Deu a conhecer que o centro tem sensibilizado os habitantes para se prevenirem de doenças como o paludismo e as diarreias agudas, com a distribuição gratuita de desinfectantes para a água.
Em relação à energia disse que o centro recebia iluminação da rede pública das 17 horas até à meia-noite.
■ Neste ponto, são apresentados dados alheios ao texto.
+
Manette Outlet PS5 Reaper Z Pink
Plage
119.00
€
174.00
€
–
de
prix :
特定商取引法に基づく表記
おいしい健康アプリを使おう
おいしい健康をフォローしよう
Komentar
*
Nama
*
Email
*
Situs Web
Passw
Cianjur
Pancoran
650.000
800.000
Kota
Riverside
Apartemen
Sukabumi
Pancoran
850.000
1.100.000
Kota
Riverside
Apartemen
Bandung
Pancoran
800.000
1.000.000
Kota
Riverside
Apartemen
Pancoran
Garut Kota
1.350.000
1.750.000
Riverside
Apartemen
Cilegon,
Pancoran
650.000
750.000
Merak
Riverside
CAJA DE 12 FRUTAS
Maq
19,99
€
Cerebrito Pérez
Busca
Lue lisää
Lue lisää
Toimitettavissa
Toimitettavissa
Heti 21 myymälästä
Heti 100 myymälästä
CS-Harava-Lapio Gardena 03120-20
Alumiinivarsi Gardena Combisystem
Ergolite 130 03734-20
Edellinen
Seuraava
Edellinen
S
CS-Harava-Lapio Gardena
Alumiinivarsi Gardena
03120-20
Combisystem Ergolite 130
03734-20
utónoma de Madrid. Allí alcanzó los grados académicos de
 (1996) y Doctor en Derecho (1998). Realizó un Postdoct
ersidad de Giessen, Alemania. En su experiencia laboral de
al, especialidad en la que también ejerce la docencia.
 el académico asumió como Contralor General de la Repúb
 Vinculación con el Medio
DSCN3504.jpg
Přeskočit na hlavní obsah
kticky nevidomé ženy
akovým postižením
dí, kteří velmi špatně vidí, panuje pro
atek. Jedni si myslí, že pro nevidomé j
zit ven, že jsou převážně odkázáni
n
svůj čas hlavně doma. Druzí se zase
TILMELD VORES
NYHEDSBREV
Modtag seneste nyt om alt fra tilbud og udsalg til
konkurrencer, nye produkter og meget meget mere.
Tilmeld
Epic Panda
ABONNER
Lamentou, porém, o facto de o gerador encontrar-se avariado desde Novembro último, o que tem afectado o funcionamento do centro.
Revelou que o centro não possui nenhuma ambulância para o transporte de doentes, mas que tem recebido pontualmente o apoio do hospital dos Gambos, que dispõe de duas viaturas para esse fim.
Por se tratar de uma região com intensa actividade mineral, questionado sobre se algumas das doenças descritas estavam relacionadas com a prospecção e extracção de inertes, afirmou que não se podia estabelecer uma relação de causa/efeito, por falta de estudos aprofundados nesse domínio.
Admitiu que entre os pacientes que acorriam ao centro, muitos deles eram trabalhadores das empresas de mineração.
Questionado sobre a existência de medicamentos, Alcino Baptista revelou que o centro dispunha dos principais fármacos, nomeadamente anti-palúdicos e antibióticos. “ Às vezes, temos tido rupturas de stock, já que dependemos do hospital municipal dos Gambos”.
À pergunta sobre se as empresas de exploração de inertes têm cumprido com as suas responsabilidades sociais, o responsável respondeu favoravelmente. “Quando necessitamos de água ou combustível para o nosso gerador, ou limpar o capim à volta do centro, temos recebido o apoio dessas empresas que nos enviam os seus equipamentos”, sem no entanto citar nomes.